[Records contained in a dataset]
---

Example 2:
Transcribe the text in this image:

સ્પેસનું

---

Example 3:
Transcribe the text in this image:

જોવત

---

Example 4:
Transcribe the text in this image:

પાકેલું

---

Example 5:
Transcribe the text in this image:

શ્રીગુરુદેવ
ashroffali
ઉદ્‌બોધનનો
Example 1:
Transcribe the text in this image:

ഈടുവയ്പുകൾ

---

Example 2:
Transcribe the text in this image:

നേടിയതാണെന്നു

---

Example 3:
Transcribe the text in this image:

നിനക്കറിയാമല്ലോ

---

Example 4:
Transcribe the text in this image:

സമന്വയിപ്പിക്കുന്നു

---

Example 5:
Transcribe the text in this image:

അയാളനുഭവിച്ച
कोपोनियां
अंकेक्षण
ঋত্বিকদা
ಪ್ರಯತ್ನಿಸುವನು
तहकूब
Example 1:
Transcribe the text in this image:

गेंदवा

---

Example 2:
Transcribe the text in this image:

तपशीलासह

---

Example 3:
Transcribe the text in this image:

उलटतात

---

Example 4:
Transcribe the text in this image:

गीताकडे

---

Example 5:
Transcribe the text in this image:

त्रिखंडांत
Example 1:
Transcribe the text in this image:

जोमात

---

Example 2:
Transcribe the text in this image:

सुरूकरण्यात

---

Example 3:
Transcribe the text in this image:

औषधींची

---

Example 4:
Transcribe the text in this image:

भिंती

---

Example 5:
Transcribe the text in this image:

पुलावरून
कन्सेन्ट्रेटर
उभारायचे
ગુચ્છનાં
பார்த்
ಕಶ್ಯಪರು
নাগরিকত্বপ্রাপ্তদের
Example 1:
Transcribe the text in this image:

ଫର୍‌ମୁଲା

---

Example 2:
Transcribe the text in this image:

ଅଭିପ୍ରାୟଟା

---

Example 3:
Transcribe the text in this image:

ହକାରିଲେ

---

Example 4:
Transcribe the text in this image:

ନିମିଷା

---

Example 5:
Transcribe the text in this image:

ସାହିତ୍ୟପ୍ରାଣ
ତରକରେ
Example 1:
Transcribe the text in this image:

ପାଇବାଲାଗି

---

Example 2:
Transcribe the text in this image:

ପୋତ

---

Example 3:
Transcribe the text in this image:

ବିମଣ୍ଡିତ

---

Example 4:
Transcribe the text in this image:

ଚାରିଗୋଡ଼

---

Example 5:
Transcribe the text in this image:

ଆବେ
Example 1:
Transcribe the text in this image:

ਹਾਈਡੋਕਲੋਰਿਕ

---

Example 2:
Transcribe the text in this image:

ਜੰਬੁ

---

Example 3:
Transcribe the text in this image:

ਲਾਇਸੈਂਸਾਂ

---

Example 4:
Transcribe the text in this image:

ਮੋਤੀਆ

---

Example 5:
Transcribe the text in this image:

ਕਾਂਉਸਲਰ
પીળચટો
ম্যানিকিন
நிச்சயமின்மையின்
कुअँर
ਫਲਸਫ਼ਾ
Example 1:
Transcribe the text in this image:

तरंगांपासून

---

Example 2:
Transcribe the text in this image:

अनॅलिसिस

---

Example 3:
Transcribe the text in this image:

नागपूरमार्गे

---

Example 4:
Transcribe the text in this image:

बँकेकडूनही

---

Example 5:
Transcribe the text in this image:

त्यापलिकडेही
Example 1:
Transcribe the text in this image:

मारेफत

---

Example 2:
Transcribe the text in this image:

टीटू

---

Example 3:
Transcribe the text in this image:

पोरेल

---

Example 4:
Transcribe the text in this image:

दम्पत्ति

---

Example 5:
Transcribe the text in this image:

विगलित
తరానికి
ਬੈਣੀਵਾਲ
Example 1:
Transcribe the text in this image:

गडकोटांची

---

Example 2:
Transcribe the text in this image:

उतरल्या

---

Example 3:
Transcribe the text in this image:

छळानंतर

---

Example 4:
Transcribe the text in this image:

- **Work required**:
Please reproduce every line shown above, exactly as written.

- **Exercise output**:
---

Example 2:
Transcribe the text in this image:

સ્પેસનું

---

Example 3:
Transcribe the text in this image:

જોવત

---

Example 4:
Transcribe the text in this image:

પાકેલું

---

Example 5:
Transcribe the text in this image:

શ્રીગુરુદેવ
ashroffali
ઉદ્‌બોધનનો
Example 1:
Transcribe the text in this image:

ഈടുവയ്പുകൾ

---

Example 2:
Transcribe the text in this image:

നേടിയതാണെന്നു

---

Example 3:
Transcribe the text in this image:

നിനക്കറിയാമല്ലോ

---

Example 4:
Transcribe the text in this image:

സമന്വയിപ്പിക്കുന്നു

---

Example 5:
Transcribe the text in this image:

അയാളനുഭവിച്ച
कोपोनियां
अंकेक्षण
ঋত্বিকদা
ಪ್ರಯತ್ನಿಸುವನು
तहकूब
Example 1:
Transcribe the text in this image:

गेंदवा

---

Example 2:
Transcribe the text in this image:

तपशीलासह

---

Example 3:
Transcribe the text in this image:

उलटतात

---

Example 4:
Transcribe the text in this image:

गीताकडे

---

Example 5:
Transcribe the text in this image:

त्रिखंडांत
Example 1:
Transcribe the text in this image:

जोमात

---

Example 2:
Transcribe the text in this image:

सुरूकरण्यात

---

Example 3:
Transcribe the text in this image:

औषधींची

---

Example 4:
Transcribe the text in this image:

भिंती

---

Example 5:
Transcribe the text in this image:

पुलावरून
कन्सेन्ट्रेटर
उभारायचे
ગુચ્છનાં
பார்த்
ಕಶ್ಯಪರು
নাগরিকত্বপ্রাপ্তদের
Example 1:
Transcribe the text in this image:

ଫର୍‌ମୁଲା

---

Example 2:
Transcribe the text in this image:

ଅଭିପ୍ରାୟଟା

---

Example 3:
Transcribe the text in this image:

ହକାରିଲେ

---

Example 4:
Transcribe the text in this image:

ନିମିଷା

---

Example 5:
Transcribe the text in this image:

ସାହିତ୍ୟପ୍ରାଣ
ତରକରେ
Example 1:
Transcribe the text in this image:

ପାଇବାଲାଗି

---

Example 2:
Transcribe the text in this image:

ପୋତ

---

Example 3:
Transcribe the text in this image:

ବିମଣ୍ଡିତ

---

Example 4:
Transcribe the text in this image:

ଚାରିଗୋଡ଼

---

Example 5:
Transcribe the text in this image:

ଆବେ
Example 1:
Transcribe the text in this image:

ਹਾਈਡੋਕਲੋਰਿਕ

---

Example 2:
Transcribe the text in this image:

ਜੰਬੁ

---

Example 3:
Transcribe the text in this image:

ਲਾਇਸੈਂਸਾਂ

---

Example 4:
Transcribe the text in this image:

ਮੋਤੀਆ

---

Example 5:
Transcribe the text in this image:

ਕਾਂਉਸਲਰ
પીળચટો
ম্যানিকিন
நிச்சயமின்மையின்
कुअँर
ਫਲਸਫ਼ਾ
Example 1:
Transcribe the text in this image:

तरंगांपासून

---

Example 2:
Transcribe the text in this image:

अनॅलिसिस

---

Example 3:
Transcribe the text in this image:

नागपूरमार्गे

---

Example 4:
Transcribe the text in this image:

बँकेकडूनही

---

Example 5:
Transcribe the text in this image:

त्यापलिकडेही
Example 1:
Transcribe the text in this image:

मारेफत

---

Example 2:
Transcribe the text in this image:

टीटू

---

Example 3:
Transcribe the text in this image:

पोरेल

---

Example 4:
Transcribe the text in this image:

दम्पत्ति

---

Example 5:
Transcribe the text in this image:

विगलित
తరానికి
ਬੈਣੀਵਾਲ
Example 1:
Transcribe the text in this image:

गडकोटांची

---

Example 2:
Transcribe the text in this image:

उतरल्या

---

Example 3:
Transcribe the text in this image:

छळानंतर

---

Example 4:
Transcribe the text in this image:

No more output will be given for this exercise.